▸ **Lines of data**:
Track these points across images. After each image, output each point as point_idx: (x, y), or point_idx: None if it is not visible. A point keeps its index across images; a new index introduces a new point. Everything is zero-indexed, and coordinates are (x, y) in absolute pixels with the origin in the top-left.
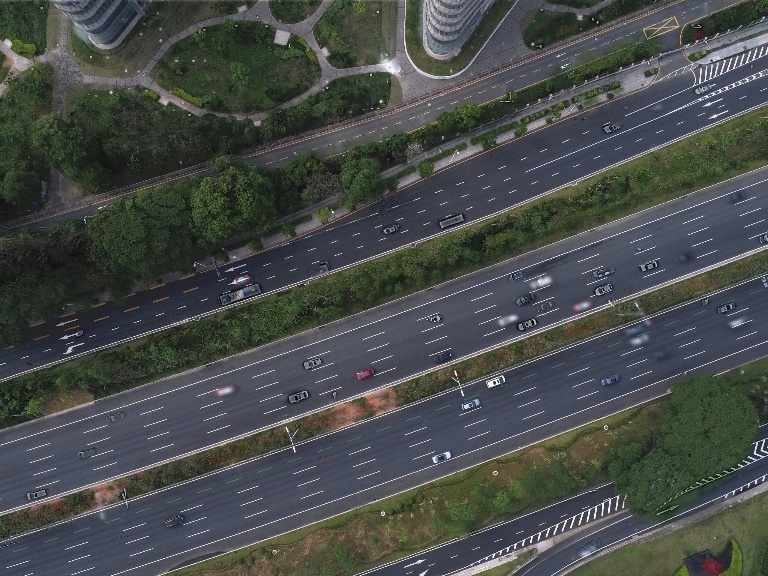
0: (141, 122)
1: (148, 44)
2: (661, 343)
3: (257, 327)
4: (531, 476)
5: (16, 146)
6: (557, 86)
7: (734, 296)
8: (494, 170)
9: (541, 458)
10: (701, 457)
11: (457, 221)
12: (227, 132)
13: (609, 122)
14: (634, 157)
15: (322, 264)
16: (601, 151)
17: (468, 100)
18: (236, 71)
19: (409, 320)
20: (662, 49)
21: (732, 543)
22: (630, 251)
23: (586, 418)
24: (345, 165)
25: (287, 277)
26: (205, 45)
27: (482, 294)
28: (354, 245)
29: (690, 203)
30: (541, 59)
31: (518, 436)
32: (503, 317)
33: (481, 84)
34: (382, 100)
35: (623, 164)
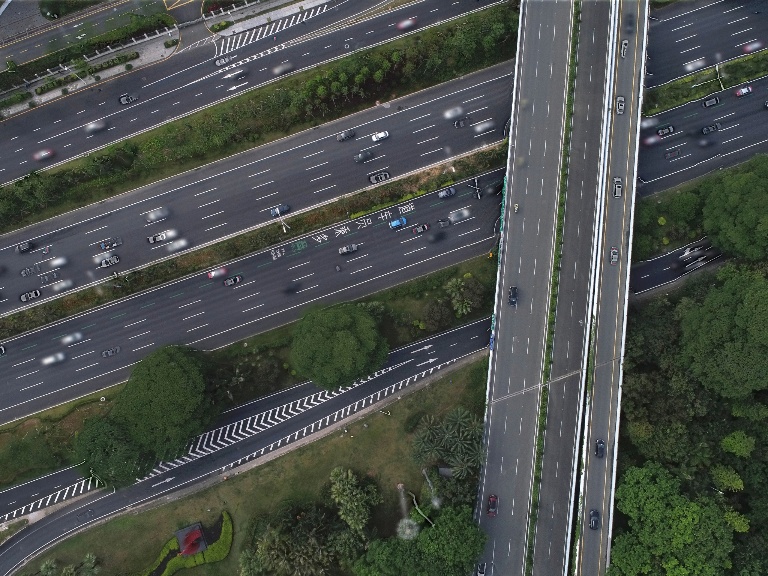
0: None
1: None
2: (165, 315)
3: None
4: (16, 446)
5: None
6: (69, 56)
7: (241, 269)
8: (6, 141)
9: (35, 429)
10: (146, 427)
11: None
12: None
13: (126, 93)
14: (149, 128)
15: None
16: (116, 122)
17: None
18: None
19: None
20: (182, 20)
21: (223, 515)
22: (139, 223)
23: (85, 390)
24: None
25: None
26: None
27: None
28: None
29: (203, 175)
30: (57, 29)
31: (15, 407)
32: (6, 288)
33: None
34: None
35: (137, 135)
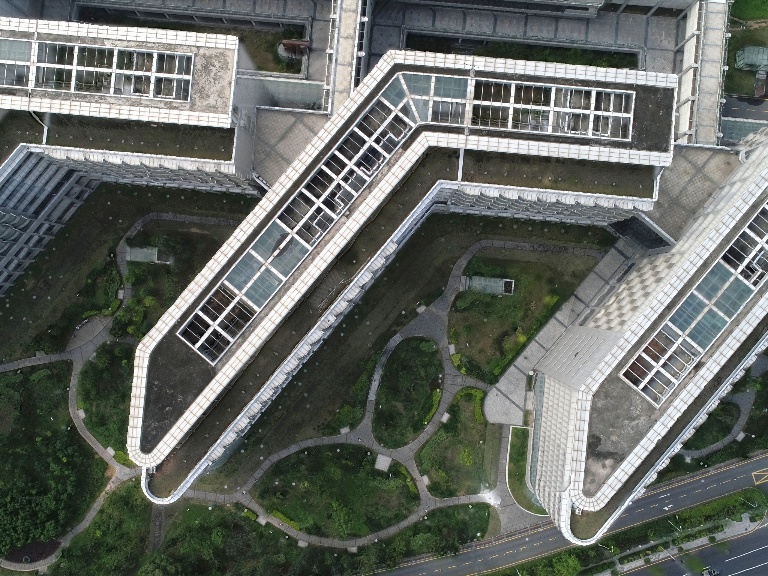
0: (239, 543)
1: (249, 461)
2: None
3: None
4: None
5: (117, 570)
6: (659, 531)
7: None
8: None
9: None
10: None
11: None
12: (325, 572)
13: (709, 566)
14: None
15: None
16: None
17: None
18: (339, 518)
19: None
20: None
21: None
22: None
23: None
24: None
25: None
26: (306, 469)
27: None
28: None
29: None
30: (644, 499)
31: None
32: None
33: None
34: (480, 533)
35: None
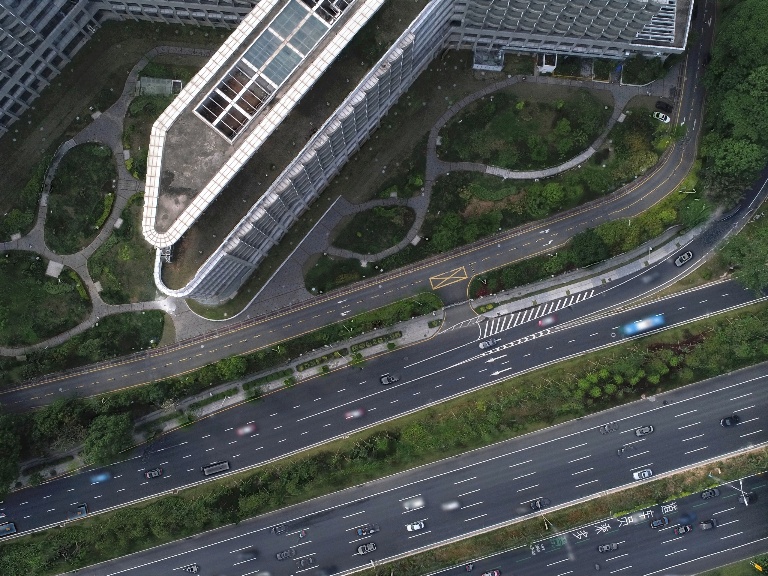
0: None
1: None
2: None
3: (7, 570)
4: None
5: None
6: (334, 336)
7: (500, 563)
8: (265, 417)
9: None
10: None
11: (222, 469)
12: None
13: (388, 373)
14: (410, 412)
15: (80, 506)
16: (376, 403)
17: (242, 344)
18: None
19: (165, 569)
20: (448, 300)
21: None
22: (397, 510)
23: None
24: (95, 421)
25: (44, 517)
26: None
27: (242, 546)
28: (114, 488)
29: (463, 463)
30: (321, 305)
31: None
32: (261, 571)
33: (257, 328)
34: (153, 340)
35: (398, 418)
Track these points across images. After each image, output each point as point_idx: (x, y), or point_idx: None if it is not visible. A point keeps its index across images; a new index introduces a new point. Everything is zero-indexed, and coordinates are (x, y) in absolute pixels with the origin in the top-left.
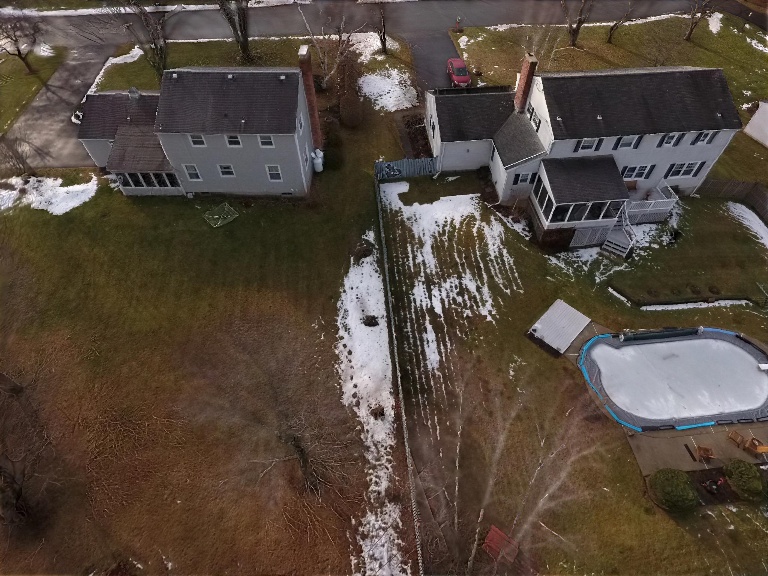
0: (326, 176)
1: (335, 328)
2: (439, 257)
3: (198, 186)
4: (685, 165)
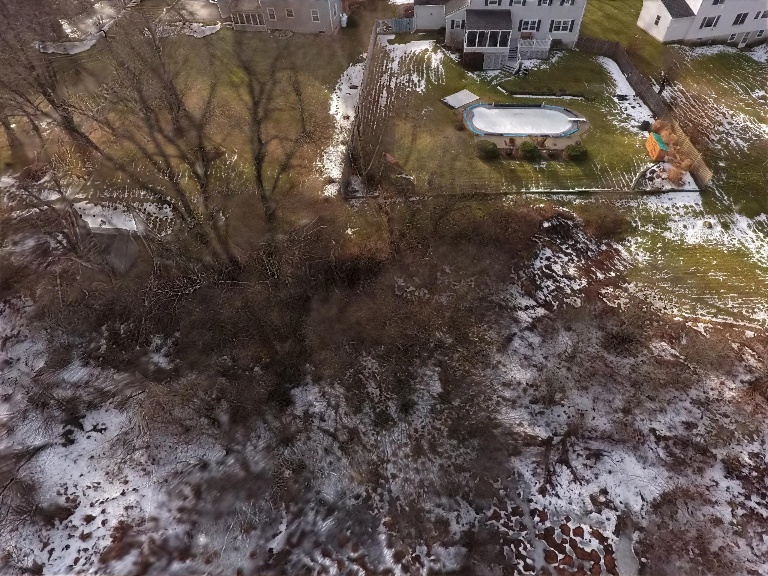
0: (347, 29)
1: (334, 89)
2: (401, 66)
3: (274, 25)
4: (562, 22)
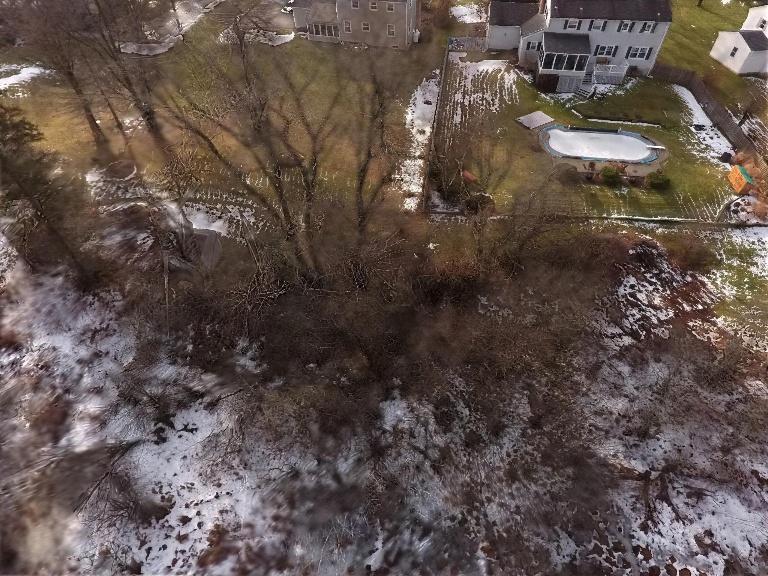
0: (419, 45)
1: (408, 103)
2: (474, 84)
3: (348, 37)
4: (639, 49)
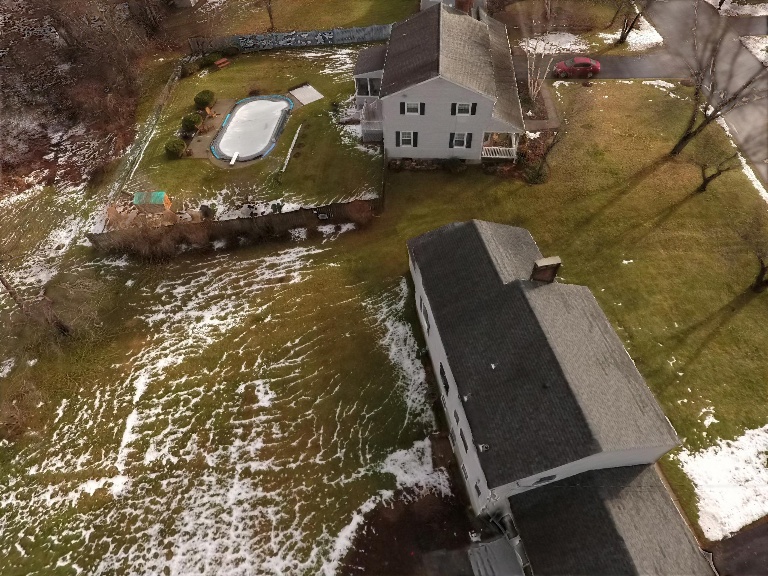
0: None
1: None
2: None
3: None
4: None
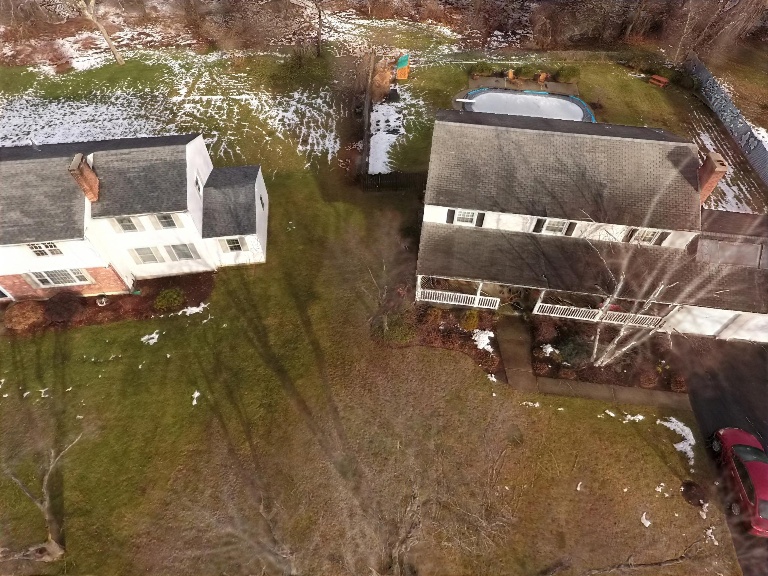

▸ **GOAL OF THE EXERCISE**: Copy out the items above from the start through the line containing "18: (339, 518)", and include that line. Leave out the picture lines.

▸ **WORKED ANSWER**:
Track these points across images. After each image, output each point as point_idx: (x, y), or point_idx: None if it is not visible. A point keeps its index across images; a new index introduces a new point. Everything is zero-indexed, and coordinates are (x, y) in absolute pixels with the origin in the top-left.
0: (141, 122)
1: (148, 44)
2: (661, 343)
3: (257, 327)
4: (531, 476)
5: (16, 146)
6: (557, 86)
7: (734, 296)
8: (494, 170)
9: (541, 458)
10: (701, 457)
11: (457, 221)
12: (227, 132)
13: (609, 122)
14: (634, 157)
15: (322, 264)
16: (601, 151)
17: (468, 100)
18: (236, 71)
19: (409, 320)
20: (662, 49)
21: (732, 543)
22: (630, 251)
23: (586, 418)
24: (345, 165)
25: (287, 277)
26: (205, 45)
27: (482, 294)
28: (354, 245)
29: (690, 203)
30: (541, 59)
31: (518, 436)
32: (503, 317)
33: (481, 84)
34: (382, 100)
35: (623, 164)
0: None
1: None
2: (165, 315)
3: None
4: (16, 446)
5: None
6: (69, 56)
7: (241, 269)
8: (6, 141)
9: (35, 429)
10: (146, 427)
11: None
12: None
13: (126, 93)
14: (149, 128)
15: None
16: (116, 122)
17: None
18: None
19: None
20: (182, 20)
21: (223, 515)
22: (139, 223)
23: (85, 390)
24: None
25: None
26: None
27: None
28: None
29: (203, 175)
30: (57, 29)
31: (15, 407)
32: (6, 288)
33: None
34: None
35: (137, 135)
0: (239, 543)
1: (249, 461)
2: None
3: None
4: None
5: (117, 570)
6: (659, 531)
7: None
8: None
9: None
10: None
11: None
12: (325, 572)
13: (709, 566)
14: None
15: None
16: None
17: None
18: (339, 518)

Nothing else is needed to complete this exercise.